20th Mayor of Navotas
- In office June 30, 1998 – May 11, 2000
- Vice Mayor: Toby Tiangco
- Preceded by: Felipe Del Rosario, Jr.
- Succeeded by: Toby Tiangco

Personal details
- Born: July 11, 1929 Philippine Islands
- Died: May 11, 2000 (aged 70) Navotas, Philippines
- Occupation: Naval Architect, Marine Engineer, Shipbuilder, Businessman

= Cipriano Bautista =

Filipino engineer and businessman

Cipriano C. Bautista (July 11, 1929 – May 11, 2000) was a Filipino engineer and businessman who served as the mayor of Navotas. He started his public service as a Barrio Captain and was awarded as Most Outstanding Barrio Captain of the whole province of Rizal in the 1950s when Navotas was still part of the province.
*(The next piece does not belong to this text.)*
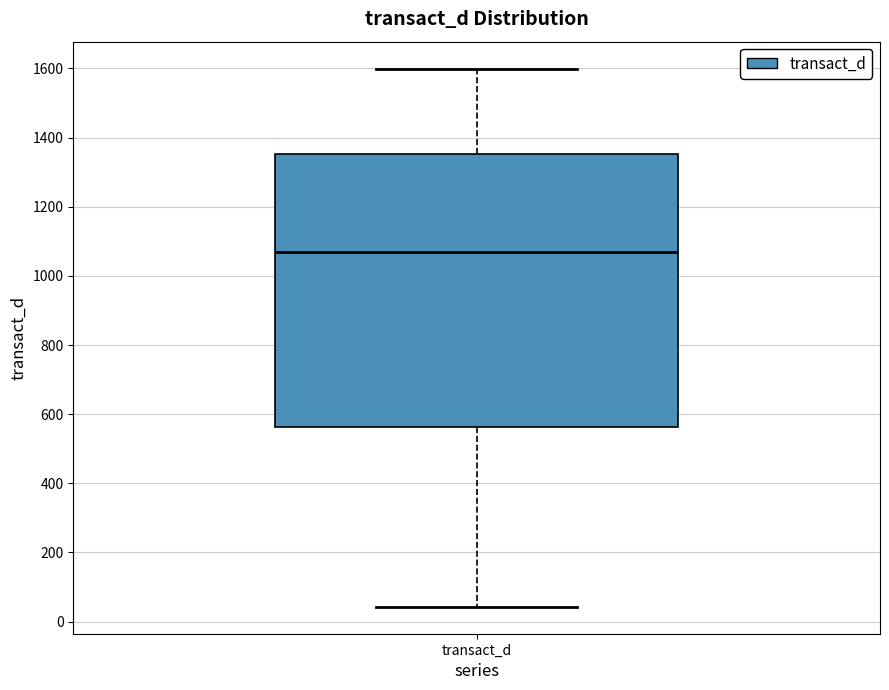

Read this box plot against the y-axis: the position of the median line, the range covered by the box, and the ends of both whiskers. The values are not printed on the chart, so give them approximately, as read against the axis.

median 1060, box 560 to 1360, whiskers 40 to 1600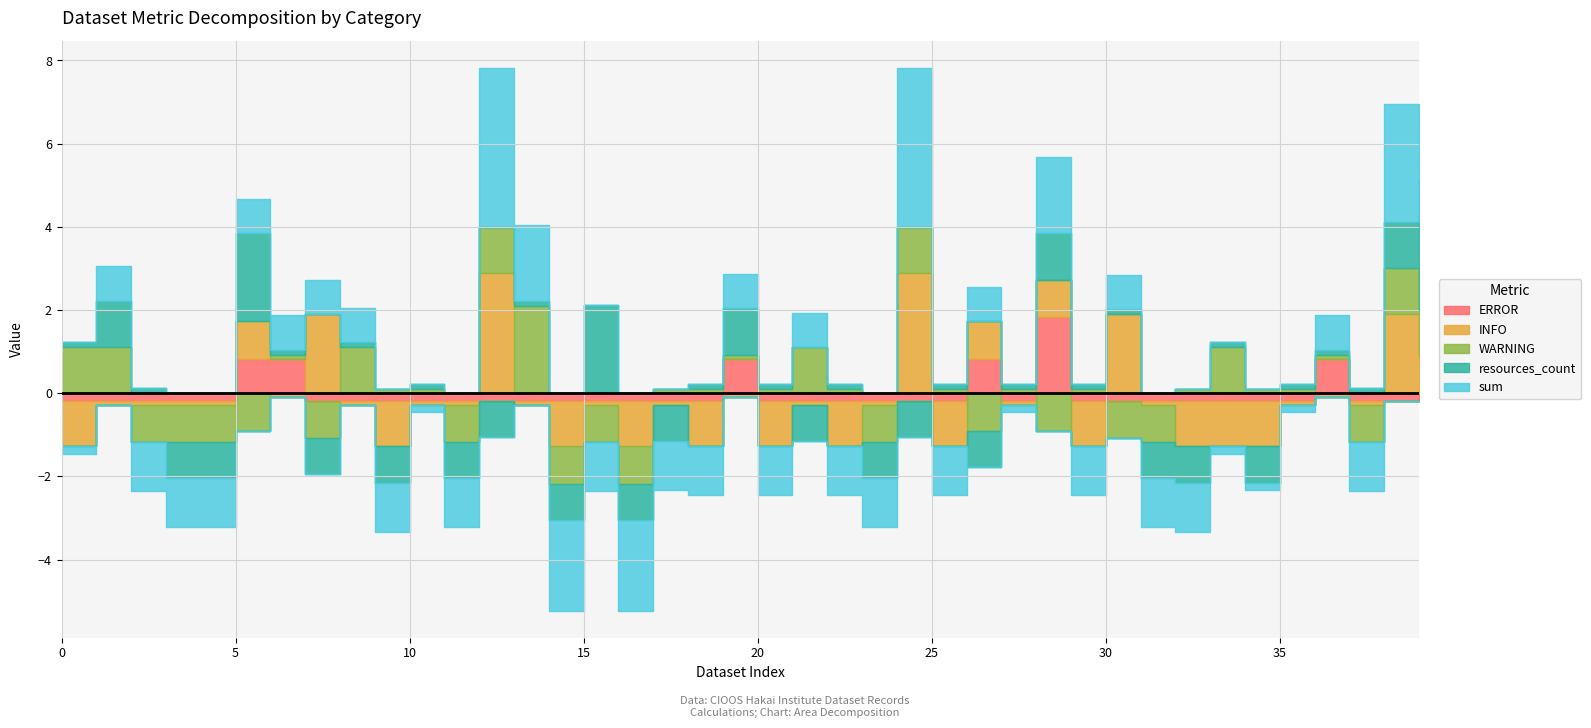

How many categories are shown in the chart?

40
He also served as a Municipal Councilor in 1966 while he was a businessman and a shipbuilder. In 1980, he was elected as Vice Mayor of Navotas. Later elected as Municipal Mayor, defeating the wife of the 12-year incumbent mayor Del Rosario, Jr. in 1998. He served his fellow citizens even after he was diagnosed with cancer until his death in 2000.